DATA TO EXAMINE below:

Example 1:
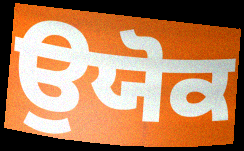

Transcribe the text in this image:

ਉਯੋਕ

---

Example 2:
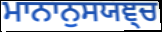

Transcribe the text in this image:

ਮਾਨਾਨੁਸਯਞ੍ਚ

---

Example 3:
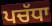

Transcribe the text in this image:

End of DATA TO EXAMINE.

## TASK
Copy the whole listing above word for word but do not carry over the pictures.

## WRITTEN RESPONSE
Example 1:

Transcribe the text in this image:

ਉਯੋਕ

---

Example 2:

Transcribe the text in this image:

ਮਾਨਾਨੁਸਯਞ੍ਚ

---

Example 3:

Transcribe the text in this image:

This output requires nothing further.